HOLLYWOOD (CBSLA.com) — The critics agree "Zero Dark Thirty" -- a film depicting the decade-long hunt for Osama bin Laden -- is gritty and moving.
The movie is also filled with scenes of disturbing and graphic torture and has many people upset. But not about the images and what they depict -- what the images suggest.
The film has garnered five Oscar nominations, including Best Picture. But it's also beset with controversy and criticism.
CBS2 and KCAL9 Political Reporter Dave Bryan went to a theater in Hollywood Friday evening and spoke to a group of people who say the movie glorifies torture.
While the film has been playing in Los Angeles since mid-December, it opened nationwide Friday.
A small group -- protesting with hoods over their heads -- stood outside the theater with signs denouncing torture, drones and indefinite detention.

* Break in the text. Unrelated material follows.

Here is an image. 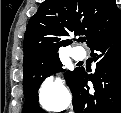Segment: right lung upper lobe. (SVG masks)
I'll return each mask as SVG.
<instances>
[{"mask_svg":"<svg viewBox=\"0 0 121 113\" xmlns=\"http://www.w3.org/2000/svg\"><path fill=\"white\" fill-rule=\"evenodd\" d=\"M121 27L115 0H45L33 15L24 38L23 69L72 43L70 34H84L87 46Z\"/></svg>","mask_w":121,"mask_h":113,"instance_id":"cb5924a9","label":"right lung upper lobe"}]
</instances>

The signs prominently listed that group's website as worldcantwait.net.
Another group, the interfaith United For Justice and Peace, say that two Hollywood stars -- namely Martin Sheen and Ed Asner -- have issued an appeal to other actors to vote their conscience on whether to reward the movie with a win on Oscar night.

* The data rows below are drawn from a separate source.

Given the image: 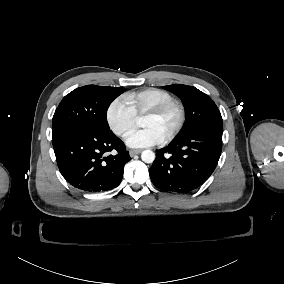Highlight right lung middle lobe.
I'll return each mask as SVG.
<instances>
[{
  "label": "right lung middle lobe",
  "mask_w": 284,
  "mask_h": 284,
  "mask_svg": "<svg viewBox=\"0 0 284 284\" xmlns=\"http://www.w3.org/2000/svg\"><path fill=\"white\" fill-rule=\"evenodd\" d=\"M123 87L86 85L67 94L52 119V138L75 128L110 130L106 112Z\"/></svg>",
  "instance_id": "obj_1"
}]
</instances>
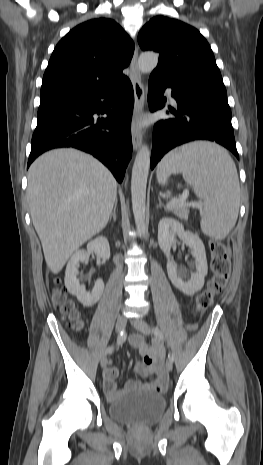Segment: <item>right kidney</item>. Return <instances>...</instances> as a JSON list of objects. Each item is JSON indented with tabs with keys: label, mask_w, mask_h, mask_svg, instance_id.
I'll use <instances>...</instances> for the list:
<instances>
[{
	"label": "right kidney",
	"mask_w": 263,
	"mask_h": 465,
	"mask_svg": "<svg viewBox=\"0 0 263 465\" xmlns=\"http://www.w3.org/2000/svg\"><path fill=\"white\" fill-rule=\"evenodd\" d=\"M91 253L99 255L102 260H108L110 258V247L107 238L99 236L88 243L87 250L76 251L70 258L65 271V286L67 290L71 294L76 295L78 301L86 307L95 304L100 299L104 290V283L101 279L96 281L91 292H87L85 286L80 285L77 279L80 262L87 261Z\"/></svg>",
	"instance_id": "right-kidney-1"
}]
</instances>
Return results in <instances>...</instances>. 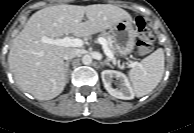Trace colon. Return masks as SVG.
Segmentation results:
<instances>
[{
    "label": "colon",
    "mask_w": 194,
    "mask_h": 133,
    "mask_svg": "<svg viewBox=\"0 0 194 133\" xmlns=\"http://www.w3.org/2000/svg\"><path fill=\"white\" fill-rule=\"evenodd\" d=\"M136 31L139 37L136 52L140 56L148 54L152 49L153 33L144 18L135 19Z\"/></svg>",
    "instance_id": "colon-1"
}]
</instances>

Bryan also reports three prominent Senators -- Dianne Feinstein, John McCain and Carl Levin -- have also written a letter of protest to the film's studio.
Critics of the movie say the torture scenes suggest the United States would never have captured or killed bin Laden without torturing detainees.
Protester Luis Rivas said, "It directly and implicitly says that torture works and that the United States has successfully carried out its agenda using torture."
Bryan reports that some current and former CIA personnel have stated that "enhanced interrogation techniques" did lead to vital information in the manhunt.
Phil Mudd, a former CIA deputy director, said "The information I saw derived from the detainees we had in CIA facilities -- and that includes detainees where they used enhanced techniques -- was invaluable. I would call it crucial."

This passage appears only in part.